The files you read/write this way can have any name you like; they don't need to end in ".txt".

## Modes

• "r" - The default. Allows reading. File must exist.
• "w" - Deletes the file if it exists, creates it if not. Allows writing.
• "a" - Place offset at the end of the file if it exists. Allows writing (i.e. "appending").
• "r+" - Offset at beginning if file exists. Allows reading and writing.
• "w+" - Deletes the file if it exists, creates it if not. Allows reading and writing.

Often you want to process one line at a time. File objects are iterable, giving the lines. E.g. nl.py


"""Number the lines of a file specified on command line"""
import sys
fin = open(sys.argv[1],"r",encoding="UTF-8")
n = 0
for line in fin:
n = n+1
print(n,line,end="") # line usually has \n at the end
fin.close()


Sample output:


\$ python nl.py nl.py
1 """Number the lines of a file specified on command line"""
2 import sys
...


Important: file.write() is not like print(). It doesn't add a newline, and it doesn't accept multiple arguments to print.


pet_type = "ducks"
print("I have",21,pet_type) # OK
fout.write("I have",21,pet_type) # FAILS


Must prepare a single string to write. The usual way is to use str.format():


pet_type = "ducks"
fout.write("I have {} {}\n".format(21,pet_type)) # ok


## String formatting

str.format() has many features to create a string based on a template and some values. In the string, placeholders ({} or {...}) are replaced by arguments of str.format().
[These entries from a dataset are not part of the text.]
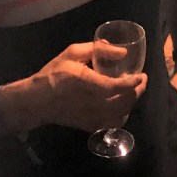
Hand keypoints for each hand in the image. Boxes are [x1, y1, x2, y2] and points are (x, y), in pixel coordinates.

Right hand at [1, 43, 146, 133]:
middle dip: (137, 91)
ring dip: (131, 102)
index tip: (141, 75)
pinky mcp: (88, 126)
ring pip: (120, 115)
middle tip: (142, 80)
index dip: (131, 83)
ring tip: (134, 91)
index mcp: (84, 82)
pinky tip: (123, 105)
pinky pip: (112, 124)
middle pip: (121, 102)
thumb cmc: (53, 74)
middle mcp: (88, 103)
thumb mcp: (72, 53)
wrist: (35, 101)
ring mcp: (89, 117)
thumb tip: (122, 52)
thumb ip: (97, 50)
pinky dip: (122, 115)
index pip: (113, 87)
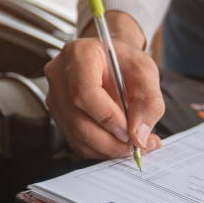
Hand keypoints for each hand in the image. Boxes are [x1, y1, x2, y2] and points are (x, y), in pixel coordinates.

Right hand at [44, 11, 163, 158]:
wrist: (113, 60)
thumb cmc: (126, 61)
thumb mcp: (146, 72)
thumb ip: (148, 102)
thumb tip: (138, 136)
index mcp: (79, 54)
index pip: (84, 91)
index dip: (108, 117)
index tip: (130, 131)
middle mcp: (60, 75)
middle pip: (78, 120)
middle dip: (110, 141)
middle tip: (136, 145)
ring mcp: (55, 96)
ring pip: (77, 136)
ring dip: (108, 148)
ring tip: (133, 144)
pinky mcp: (59, 115)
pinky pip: (77, 141)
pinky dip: (101, 149)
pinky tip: (118, 142)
>>> "{1} taught {0}".format("MCS 260","Dumas")  # give indices
'Dumas taught MCS 260'
>>> for x in range(98,101):
...     print("{:4}".format(x))  # specify width
...
98
99
100
>>> "{:04}".format(42)  # pad to width with zeros
'0042'


>>> "{:8.2f}".format(42)  # f = float, width 8, 2 digits after .
'   42.00'
>>> "{:8x}".format(42)    # x = hex int, width 8
'      2a'
>>> "{:8d}".format(42)    # d = decimal int, width 8
'      42'
>>> "{:.2f}".format(13+2j) # f allows complex; no total width
'13.00+2.00j'


The general placeholder syntax is {w:ot} where w specifies which argument, o is a set of options, and t is the type.

str.format() has a lot of features we didn't discuss today.